Chester fumed. They were circling him like buzzards, on what should by all rights be a day of bliss. “I can’t handle that
now.”
“I do think you might wish to address it personally, sir.” O’Connell insisted, holding his head down to avoid eye contact
with the Father of the Bride.
The phone rang in Chester’s study, but Tucker ignored the soft jangle. He ushered his guest into the room first and locked
the door behind him. Tucker motioned him to one of the wing chairs across from Chester’s desk.
Tucker removed from the pocket of his shantung-lined black suit Cornelia’s power of attorney and placed it on the desktop
near the picture of Chester, Elizabeth, and Corny at age nine.
“This,” he pointed out, “gives me control of Cornelia’s voting stock the minute we finish the marriage vows.”
“Very good,” Han Koi, Jr., nodded, glancing over the document.
No, Chester won’t need to buy a partners desk now, Tucker chuckled, recalling his mentor’s unease. Chester’s business career
just ended. He settled into the well-worn burgundy leather chair, pulled open Chester’s humidor, and removed two of his cherished
Romeo y Juliet robustos.
“Han,” Tucker offered. “Have a cigar on me.”

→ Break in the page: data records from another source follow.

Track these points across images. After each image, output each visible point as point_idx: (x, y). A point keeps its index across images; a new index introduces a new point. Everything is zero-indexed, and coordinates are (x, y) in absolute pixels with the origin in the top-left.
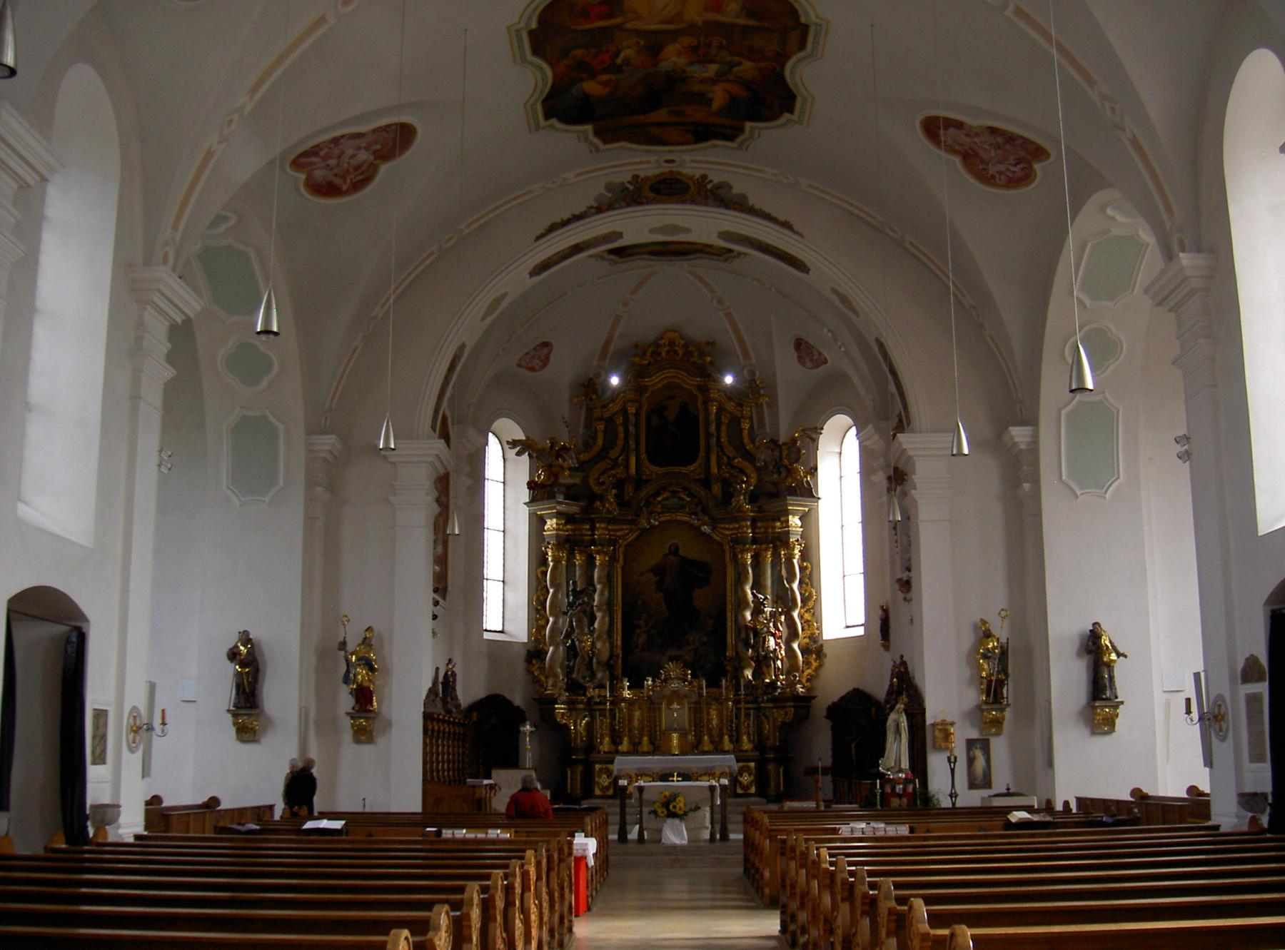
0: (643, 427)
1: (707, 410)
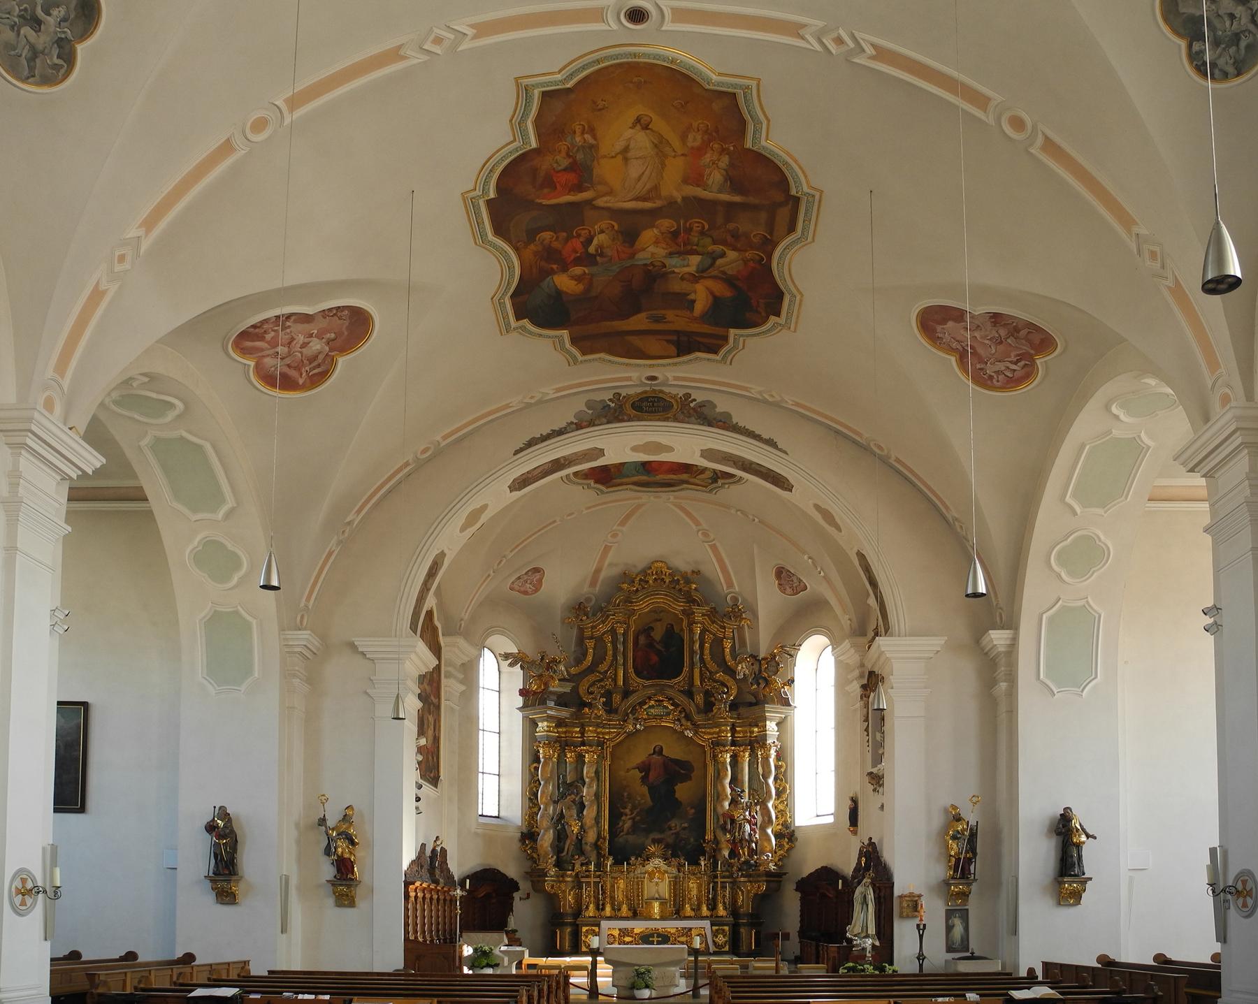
0: (631, 645)
1: (691, 631)
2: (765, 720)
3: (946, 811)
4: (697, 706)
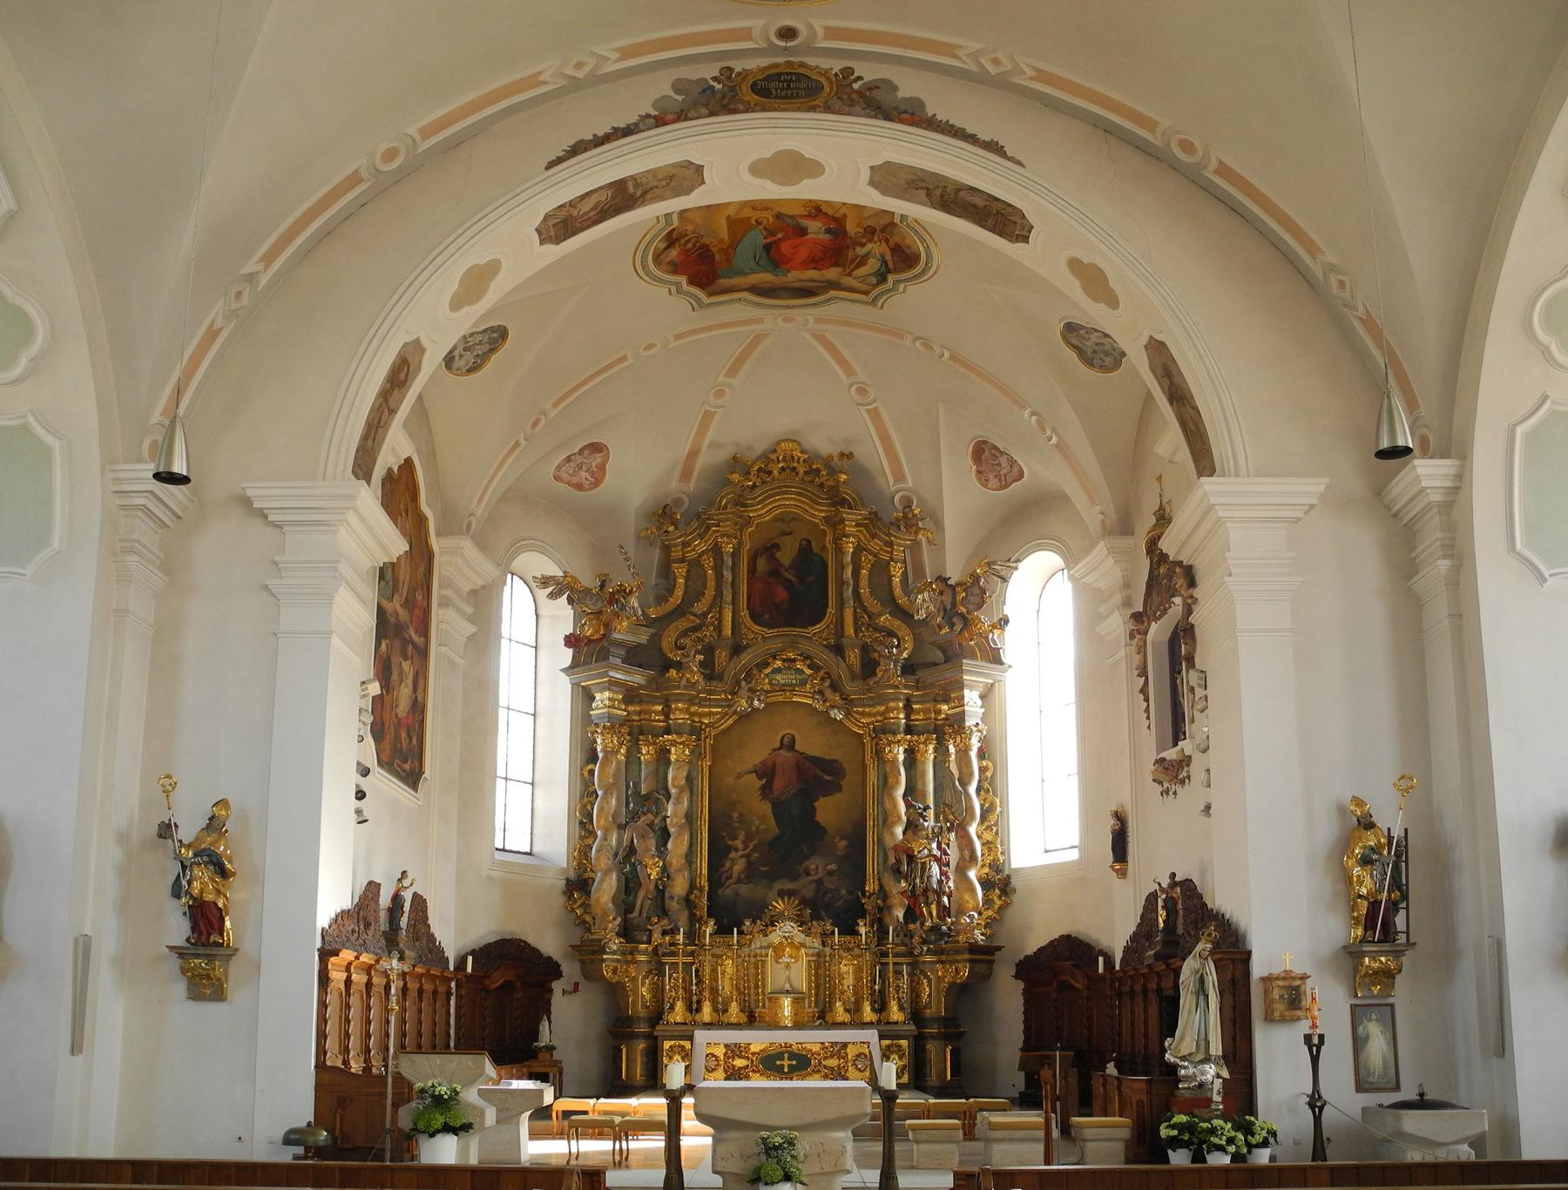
1: (839, 550)
2: (961, 688)
3: (1342, 811)
4: (850, 668)
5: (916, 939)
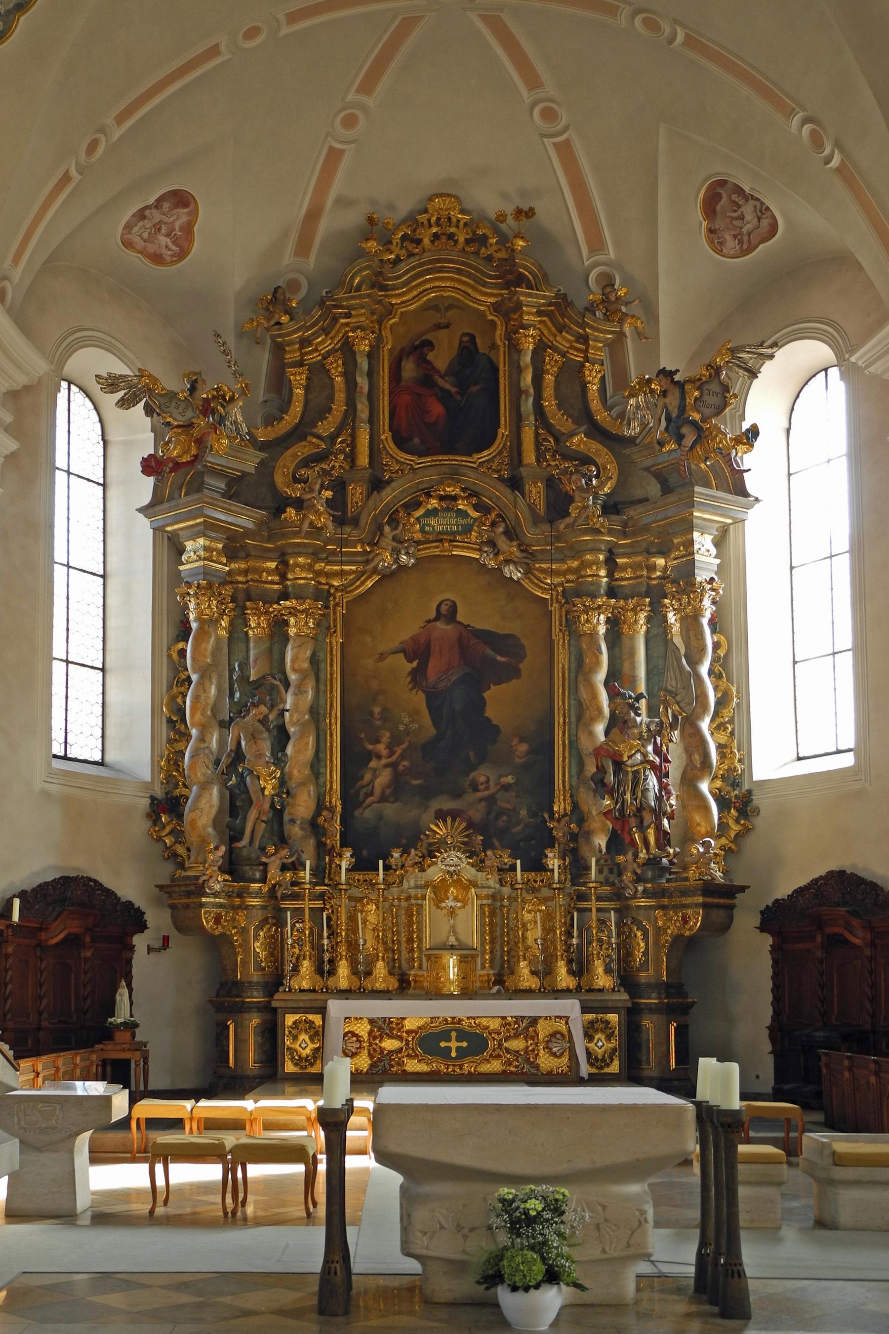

“Ah.” Han Koi, Jr., took the fat Romeo y Juliet. He leaned toward the heavy gold table lighter that Tucker held for him and
puffed hard.
Tucker lit the tip of his own cigar and put his head back to stare at the mahogany paneling on the ceiling. He released dense
rings from his rounded lips to create a cloud cover inside Chester’s sanctum sanctorum. A good cigar, he believed, forced
others to gag in his presence.
Han Koi, Jr., sat back across the desk from him, ramrod straight,
holding his own Koi laptop. Bringing it to wedding, for God’s sake. Tucker had to smile. Maybe there was some good in him
after all. If anybody should consider himself even luckier than Chester Lord that his father had come before him, it was Han
Koi, Jr. No wonder the old man never let him make any decisions. But Han Junior had discretionary power over just enough Koi
cash to buy up Lord & Company voting stock without old Han finding out.